Updated on June 24, 2014 at 4:50pm ET to reflect comments from AskMen.com.
Hackers have compromised AskMen.com, a men’s interest website on dating, celebrity news, and health – and they could be infecting thousands of users with malware, according to security researchers at Websense Inc.
While Websense researchers are still investigating how this happened, the most likely scenario is that hackers were scanning for popular sites for vulnerabilities. After finding one on AskMen.com, they launched a cross-site scripting attack and injected malicious code into a number of places on the site, as well as on localized versions of it.
The malicious code would then redirect AskMen.com visitors to a place where they would download Caphaw, a type of malware that allows hackers to automatically steal banking credentials and other kinds of crucial personal data. It also could let them bridge themselves onto a victim’s network. The exploit works if the site visitor is using an outdated version of Java or Adobe Reader, and all of this happens in the background, meaning site visitors who aren’t equipped with antivirus might never realize their systems are infected.
And considering AskMen.com is an Alexa-rated site, garnering more than 10 million visits every month, this could be really risky for people heading over to that site, said Alex Watson, director of security research at Websense.
While he couldn’t give an estimate of the number of people who may have downloaded the malware, he estimated it was “in the thousands,” and added it would probably primarily affect site visitors based in Canada, the U.S., and the U.K.
“We saw a fair amount of traffic on Monday morning … and we blocked every incident we saw, but it would very difficult to judge globally,” Watson said. “I can’t comment on how successful this particular campaign would be.”

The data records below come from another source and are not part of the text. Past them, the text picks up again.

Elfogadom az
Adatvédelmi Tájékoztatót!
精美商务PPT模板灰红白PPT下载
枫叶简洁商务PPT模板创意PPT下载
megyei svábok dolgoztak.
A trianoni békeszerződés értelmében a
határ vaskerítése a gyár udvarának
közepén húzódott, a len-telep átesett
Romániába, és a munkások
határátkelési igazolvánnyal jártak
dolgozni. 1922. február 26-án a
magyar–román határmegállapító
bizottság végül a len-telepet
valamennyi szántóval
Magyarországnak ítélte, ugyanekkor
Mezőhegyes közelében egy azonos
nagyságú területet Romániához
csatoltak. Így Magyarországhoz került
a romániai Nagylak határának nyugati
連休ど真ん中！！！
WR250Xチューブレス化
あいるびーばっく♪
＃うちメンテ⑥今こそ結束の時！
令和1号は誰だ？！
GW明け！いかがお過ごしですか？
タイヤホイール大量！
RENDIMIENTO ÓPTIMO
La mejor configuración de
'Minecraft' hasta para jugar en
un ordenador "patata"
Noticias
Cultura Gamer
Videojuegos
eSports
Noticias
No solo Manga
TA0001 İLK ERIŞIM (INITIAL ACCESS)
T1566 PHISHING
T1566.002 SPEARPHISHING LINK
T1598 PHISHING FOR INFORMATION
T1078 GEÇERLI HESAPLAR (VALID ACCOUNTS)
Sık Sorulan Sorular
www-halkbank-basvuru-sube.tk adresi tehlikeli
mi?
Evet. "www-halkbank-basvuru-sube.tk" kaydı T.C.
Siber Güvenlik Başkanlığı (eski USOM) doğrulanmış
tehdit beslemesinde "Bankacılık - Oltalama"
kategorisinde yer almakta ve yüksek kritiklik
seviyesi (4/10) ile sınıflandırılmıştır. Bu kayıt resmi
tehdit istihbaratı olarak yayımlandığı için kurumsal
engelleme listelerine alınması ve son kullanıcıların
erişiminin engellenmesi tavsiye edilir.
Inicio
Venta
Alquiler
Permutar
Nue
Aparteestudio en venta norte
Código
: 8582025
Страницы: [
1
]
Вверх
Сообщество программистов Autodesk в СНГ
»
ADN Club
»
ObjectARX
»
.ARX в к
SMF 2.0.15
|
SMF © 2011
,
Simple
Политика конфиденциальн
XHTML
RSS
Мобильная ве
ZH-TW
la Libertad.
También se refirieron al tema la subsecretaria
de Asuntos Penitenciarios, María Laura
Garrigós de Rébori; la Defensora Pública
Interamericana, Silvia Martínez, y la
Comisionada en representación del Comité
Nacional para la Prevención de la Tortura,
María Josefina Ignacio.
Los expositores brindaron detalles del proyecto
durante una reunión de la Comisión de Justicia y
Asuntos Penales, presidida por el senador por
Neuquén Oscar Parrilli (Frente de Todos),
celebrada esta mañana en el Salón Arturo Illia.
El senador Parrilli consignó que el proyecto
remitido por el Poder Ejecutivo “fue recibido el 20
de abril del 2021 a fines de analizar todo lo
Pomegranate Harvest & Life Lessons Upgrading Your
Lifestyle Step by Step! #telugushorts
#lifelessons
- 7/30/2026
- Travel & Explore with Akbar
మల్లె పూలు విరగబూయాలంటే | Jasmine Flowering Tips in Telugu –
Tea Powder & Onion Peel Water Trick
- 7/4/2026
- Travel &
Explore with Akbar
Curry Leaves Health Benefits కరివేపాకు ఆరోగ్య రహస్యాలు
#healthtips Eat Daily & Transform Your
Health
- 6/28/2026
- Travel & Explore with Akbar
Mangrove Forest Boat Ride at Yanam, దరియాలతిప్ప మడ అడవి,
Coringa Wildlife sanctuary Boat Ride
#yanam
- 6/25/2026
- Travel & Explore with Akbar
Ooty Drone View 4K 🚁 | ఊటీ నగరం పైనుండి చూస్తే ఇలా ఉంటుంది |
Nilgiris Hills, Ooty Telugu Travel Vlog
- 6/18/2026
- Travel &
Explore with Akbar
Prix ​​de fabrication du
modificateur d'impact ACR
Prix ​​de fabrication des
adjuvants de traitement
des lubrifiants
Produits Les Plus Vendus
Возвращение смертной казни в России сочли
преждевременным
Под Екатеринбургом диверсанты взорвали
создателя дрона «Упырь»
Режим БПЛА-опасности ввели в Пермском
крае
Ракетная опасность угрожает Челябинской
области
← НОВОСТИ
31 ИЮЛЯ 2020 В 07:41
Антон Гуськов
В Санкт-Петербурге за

Websense researchers first noticed the code injections on AskMen.com on June 21, when their analytics picked up on some code obfuscation techniques on the site. They alerted AskMen.com’s host master early Monday morning, but they haven’t heard back yet, Watson said.
“We have a pre-established policy to reach out to a compromised site and give them a period of time before going public. But really, the largest risk at this point was to our customer base,” he said.
“So there’s an Alexa-rated website that’s serving malicious content to anyone that visited the site. So I think you’re weighing wanting to allow the company to handle their security issue with the risk to customers. We decided to go out and protect people who might be visiting their website.”
In the meantime, he recommended that businesses and website owners who want to protect themselves from the same fate need to ensure they have a strong web security solution, which protects the web gateway against inbound threats.
For its part, AskMen.com said it hasn’t noticed an attack.
“We’ve done a thorough investigation and there is no evidence of any malware. We take security issues very seriously and we have multiple measures in place to protect our users. We’re also in contact with the vendor who purported to see evidence of an attack,” a spokesperson for the company said via email.
A story on Threatpost.com reported a AskMen.com spokesperson as saying the site had not received any messages from Websense, nor had its developers found any malware.